The Society for AIDS in Africa and the International AIDS Society have issued a demand for the men's release. "The arrest of these men based purely on their sexual orientation represents a major setback for the Senegalese response to HIV, which is widely viewed as a model in Africa," said SAA President Joanna Mangueira.
UNAIDS issued a statement calling the arrests "deplorable."
Human Rights Watch also condemned the sentence, expressing concern that the men were being mistreated while in custody.
Senegal's sodomy law "invades privacy, criminalizes health work, justifies brutality, and feeds fear," and "will have a chilling effect on AIDS programs," said Scott Long, director of HRW's LGBT Rights Division. "Outreach workers and people seeking HIV prevention or treatment should not have to worry about police persecution."
Senegal previously made headlines in the gay press in February 2008, after several men were arrested for allegedly participating in a gay wedding and a magazine editor received death threats for publishing photographs of the event.

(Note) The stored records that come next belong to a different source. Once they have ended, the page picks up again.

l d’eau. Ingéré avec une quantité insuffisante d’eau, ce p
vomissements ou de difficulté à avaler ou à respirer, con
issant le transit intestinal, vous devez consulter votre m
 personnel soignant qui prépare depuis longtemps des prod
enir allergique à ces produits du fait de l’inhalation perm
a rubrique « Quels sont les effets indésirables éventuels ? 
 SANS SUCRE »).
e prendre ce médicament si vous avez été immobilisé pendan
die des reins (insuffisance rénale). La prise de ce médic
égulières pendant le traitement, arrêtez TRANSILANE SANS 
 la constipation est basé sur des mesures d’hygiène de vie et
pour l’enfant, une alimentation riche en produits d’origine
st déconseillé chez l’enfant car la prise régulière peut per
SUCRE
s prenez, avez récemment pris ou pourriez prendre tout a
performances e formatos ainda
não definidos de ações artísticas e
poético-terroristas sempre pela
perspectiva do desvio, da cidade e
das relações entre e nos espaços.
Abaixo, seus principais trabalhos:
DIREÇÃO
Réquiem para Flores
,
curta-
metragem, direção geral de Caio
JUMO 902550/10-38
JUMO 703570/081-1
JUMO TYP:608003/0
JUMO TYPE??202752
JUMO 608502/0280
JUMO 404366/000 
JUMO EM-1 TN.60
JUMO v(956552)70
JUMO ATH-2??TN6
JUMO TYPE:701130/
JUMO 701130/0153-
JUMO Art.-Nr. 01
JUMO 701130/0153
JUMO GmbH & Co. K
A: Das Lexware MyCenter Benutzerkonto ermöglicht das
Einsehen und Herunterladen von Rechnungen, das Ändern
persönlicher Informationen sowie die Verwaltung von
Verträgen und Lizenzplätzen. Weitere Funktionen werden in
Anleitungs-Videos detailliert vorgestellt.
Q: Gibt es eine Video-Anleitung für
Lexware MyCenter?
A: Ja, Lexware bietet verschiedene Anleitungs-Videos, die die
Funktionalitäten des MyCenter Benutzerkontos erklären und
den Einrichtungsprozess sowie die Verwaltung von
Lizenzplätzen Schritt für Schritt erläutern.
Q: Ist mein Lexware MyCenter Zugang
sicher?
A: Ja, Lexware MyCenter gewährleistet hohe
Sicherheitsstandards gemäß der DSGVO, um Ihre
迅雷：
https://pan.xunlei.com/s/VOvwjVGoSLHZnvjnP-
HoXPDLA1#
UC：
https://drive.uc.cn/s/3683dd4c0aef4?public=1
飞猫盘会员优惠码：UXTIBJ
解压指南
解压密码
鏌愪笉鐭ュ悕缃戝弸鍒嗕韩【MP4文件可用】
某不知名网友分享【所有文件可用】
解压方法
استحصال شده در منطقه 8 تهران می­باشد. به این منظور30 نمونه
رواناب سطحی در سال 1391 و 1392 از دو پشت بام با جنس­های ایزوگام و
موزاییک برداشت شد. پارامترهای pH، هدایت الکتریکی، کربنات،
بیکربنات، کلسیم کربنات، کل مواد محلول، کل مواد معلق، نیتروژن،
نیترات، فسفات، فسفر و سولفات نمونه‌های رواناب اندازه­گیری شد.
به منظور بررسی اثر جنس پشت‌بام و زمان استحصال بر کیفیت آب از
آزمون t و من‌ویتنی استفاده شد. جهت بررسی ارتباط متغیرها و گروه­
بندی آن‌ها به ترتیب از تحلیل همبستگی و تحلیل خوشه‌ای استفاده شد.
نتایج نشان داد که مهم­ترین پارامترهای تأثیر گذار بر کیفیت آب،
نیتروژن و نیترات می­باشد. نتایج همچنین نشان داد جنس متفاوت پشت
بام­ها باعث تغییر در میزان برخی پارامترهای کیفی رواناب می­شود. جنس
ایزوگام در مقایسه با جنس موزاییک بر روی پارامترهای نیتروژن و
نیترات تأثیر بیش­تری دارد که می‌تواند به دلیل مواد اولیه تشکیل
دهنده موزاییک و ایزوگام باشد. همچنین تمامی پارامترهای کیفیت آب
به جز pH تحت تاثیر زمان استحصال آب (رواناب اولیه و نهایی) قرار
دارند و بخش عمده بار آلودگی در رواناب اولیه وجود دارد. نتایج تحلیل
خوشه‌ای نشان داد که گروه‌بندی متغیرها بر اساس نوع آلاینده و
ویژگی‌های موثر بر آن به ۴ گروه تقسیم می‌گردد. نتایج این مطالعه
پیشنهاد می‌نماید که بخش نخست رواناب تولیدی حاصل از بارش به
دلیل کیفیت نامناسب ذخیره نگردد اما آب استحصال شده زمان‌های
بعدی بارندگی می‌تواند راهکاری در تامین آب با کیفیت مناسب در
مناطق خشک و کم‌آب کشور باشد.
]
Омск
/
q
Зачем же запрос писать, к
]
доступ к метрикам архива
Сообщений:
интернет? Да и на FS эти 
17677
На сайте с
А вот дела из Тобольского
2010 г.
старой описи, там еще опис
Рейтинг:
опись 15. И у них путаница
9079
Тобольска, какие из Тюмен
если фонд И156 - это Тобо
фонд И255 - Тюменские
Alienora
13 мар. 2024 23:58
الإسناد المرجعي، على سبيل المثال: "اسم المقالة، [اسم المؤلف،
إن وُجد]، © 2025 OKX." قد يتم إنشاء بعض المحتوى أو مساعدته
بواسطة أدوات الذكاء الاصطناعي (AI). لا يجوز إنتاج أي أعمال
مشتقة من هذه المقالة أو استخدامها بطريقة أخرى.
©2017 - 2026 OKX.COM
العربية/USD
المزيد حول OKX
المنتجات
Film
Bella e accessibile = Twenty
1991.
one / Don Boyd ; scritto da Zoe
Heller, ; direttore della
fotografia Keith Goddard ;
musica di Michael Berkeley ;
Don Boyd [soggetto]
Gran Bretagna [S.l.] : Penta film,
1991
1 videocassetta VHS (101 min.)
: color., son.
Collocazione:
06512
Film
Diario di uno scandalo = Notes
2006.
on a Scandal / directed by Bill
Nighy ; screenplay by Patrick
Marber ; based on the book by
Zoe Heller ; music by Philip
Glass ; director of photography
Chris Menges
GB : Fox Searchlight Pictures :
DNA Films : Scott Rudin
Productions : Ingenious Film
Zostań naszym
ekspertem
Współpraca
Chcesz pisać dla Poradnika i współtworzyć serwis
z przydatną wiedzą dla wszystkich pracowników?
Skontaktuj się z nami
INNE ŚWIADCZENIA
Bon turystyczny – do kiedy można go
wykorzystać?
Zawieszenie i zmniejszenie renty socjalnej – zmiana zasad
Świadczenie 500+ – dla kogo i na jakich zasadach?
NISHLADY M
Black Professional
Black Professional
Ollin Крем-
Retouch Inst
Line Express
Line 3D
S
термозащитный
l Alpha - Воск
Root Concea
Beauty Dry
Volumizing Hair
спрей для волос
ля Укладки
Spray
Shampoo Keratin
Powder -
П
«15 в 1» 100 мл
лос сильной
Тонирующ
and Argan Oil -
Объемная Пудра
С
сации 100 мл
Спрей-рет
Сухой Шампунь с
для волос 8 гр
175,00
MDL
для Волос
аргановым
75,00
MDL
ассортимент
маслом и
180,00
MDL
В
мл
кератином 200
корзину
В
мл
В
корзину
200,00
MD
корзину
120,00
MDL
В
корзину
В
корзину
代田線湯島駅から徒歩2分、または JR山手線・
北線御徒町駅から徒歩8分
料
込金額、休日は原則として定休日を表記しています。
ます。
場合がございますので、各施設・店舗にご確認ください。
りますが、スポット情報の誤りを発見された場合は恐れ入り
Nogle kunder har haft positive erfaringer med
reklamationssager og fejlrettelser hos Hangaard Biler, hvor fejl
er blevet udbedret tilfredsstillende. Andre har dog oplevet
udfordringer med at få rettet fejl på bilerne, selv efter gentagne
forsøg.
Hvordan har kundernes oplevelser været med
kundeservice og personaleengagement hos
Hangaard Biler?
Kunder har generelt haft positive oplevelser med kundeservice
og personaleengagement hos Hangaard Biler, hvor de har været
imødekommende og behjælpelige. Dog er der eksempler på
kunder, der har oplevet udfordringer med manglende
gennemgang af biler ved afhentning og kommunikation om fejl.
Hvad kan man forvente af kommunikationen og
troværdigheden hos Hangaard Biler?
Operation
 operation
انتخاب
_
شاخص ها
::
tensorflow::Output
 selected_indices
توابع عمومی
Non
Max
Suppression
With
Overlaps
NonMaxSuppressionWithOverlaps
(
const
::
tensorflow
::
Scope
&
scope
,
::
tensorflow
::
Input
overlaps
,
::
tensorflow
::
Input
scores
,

But conditions in the country are worsening, activists say, and a growing number of gay men and women have gone into hiding or fled the country due to threats of violence.
Veteran U.K. gay activist Peter Tatchell of OutRage! called on people worldwide to contact their legislators and protest at Senegalese embassies in order to "urge the government of Senegal to free the jailed men, repeal its anti-homosexual laws, support the life-saving work of grassroots HIV prevention workers, and cease harassing gay human rights defenders."